Con frecuencia, la adherencia al tratamiento no es la correcta, lo que provoca una repetición de las crisis epilépticas, y lo que en teoría sería una epilepsia fácilmente controlable se convierte en una aparente epilepsia refractaria. De igual forma ocurre cuando el seguimiento de la epilepsia no es el adecuado y la infradosificación del fármaco epiléptico o la elección del mismo en determinados cuadros clínicos no es el que debiera ser, con lo que no conseguiríamos el control de las manifestaciones críticas en una epilepsia que de otra forma podría ser controlable. Por último, es muy importante que el paciente epiléptico lleve un estilo de vida acorde con sus posibilidades y con sus limitaciones. Esta circunstancia, desgraciadamente, es frecuente en la adolescencia, en la que factores desencadenantes de las crisis tan importantes como el alcohol, las luces intermitentes, el ruido exagerado, el estrés, el sueño y la falta de sueño se encuentran a la orden del día. En todas estas circunstancias, y si no se previenen, la persistencia de crisis epilépticas no puede ser considerada farmacorresistencia, sino más bien como un fallo terapéutico.
Uno de los errores diagnósticos más frecuentes asociados a la refractariedad es la presencia de trastornos paroxísticos no epilépticos.
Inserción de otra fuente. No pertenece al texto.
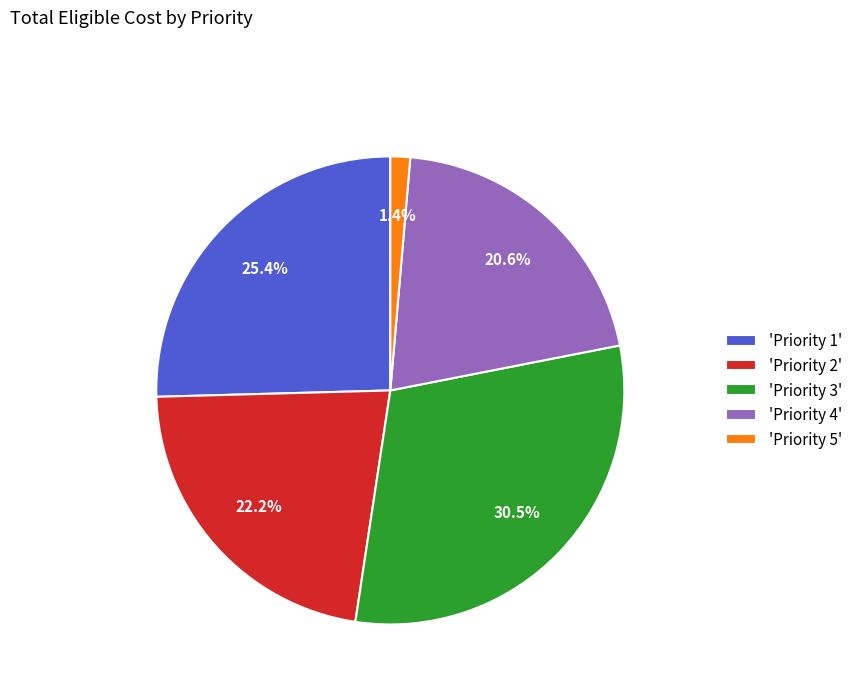

What portion of the pie excludes 'Priority 2'?

77.8%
Además, en muchas ocasiones se produce la coexistencia de verdaderas crisis epilépticas con estos trastornos que no lo son, ya que los pacientes epilépticos sufren con frecuencia cuadros de ansiedad, estrés, depresión, historia de abuso físico, abuso sexual y relaciones disfuncionales, que pueden estar presentes en la mayoría de los pacientes con crisis psicógenas. En muchas ocasiones estas crisis no epilépticas de origen psicógeno pueden desarrollarse como sustitutas de las verdaderas crisis, una vez que la epilepsia ha sido controlada8. Para llevar a cabo el diagnóstico diferencial es imprescindible la realización de un vídeo-EEG, que debe realizarse en todos los pacientes en los que falla el tratamiento médico, antes de contemplar la posibilidad de una cirugía de epilepsia9. La psicoterapia en estas crisis es el tratamiento de elección.
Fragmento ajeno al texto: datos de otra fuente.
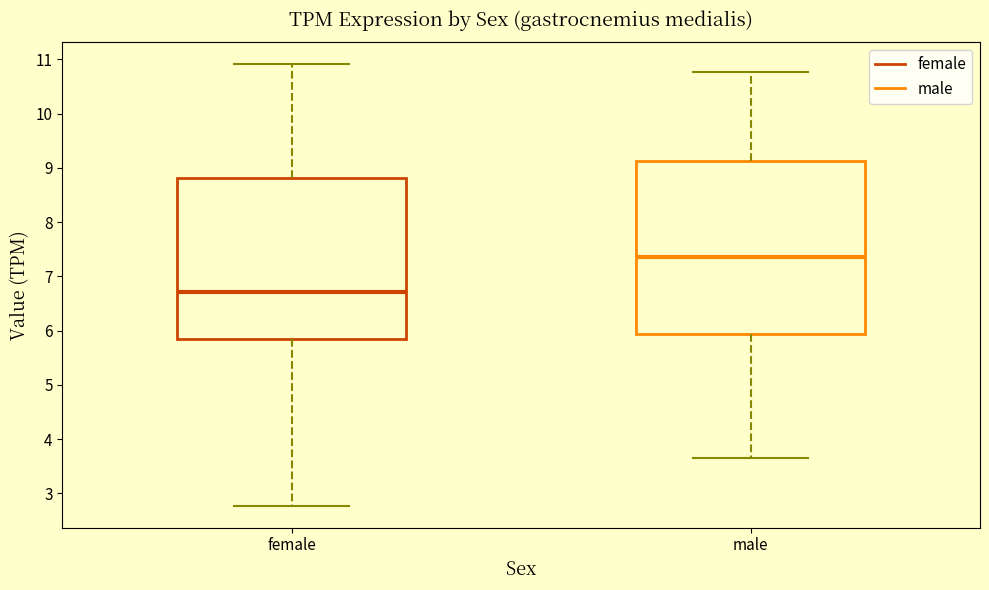

Which box is the tallest, from its lower edge to its upper edge?

male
-Por último, es necesario conocer con precisión la semiología clínica de los cuadros sincopales, que igualmente pueden ser una causa de manifestaciones convulsivas, pudiendo por ello confundirse con crisis de origen epiléptico. Así pues, la refractariedad debería ser considerada únicamente en pacientes con un diagnóstico seguro de epilepsia, cuyo control terapéutico ha fallado con tratamientos adecuados y con fármacos en dosis apropiadas, y cumplen fielmente el tratamiento.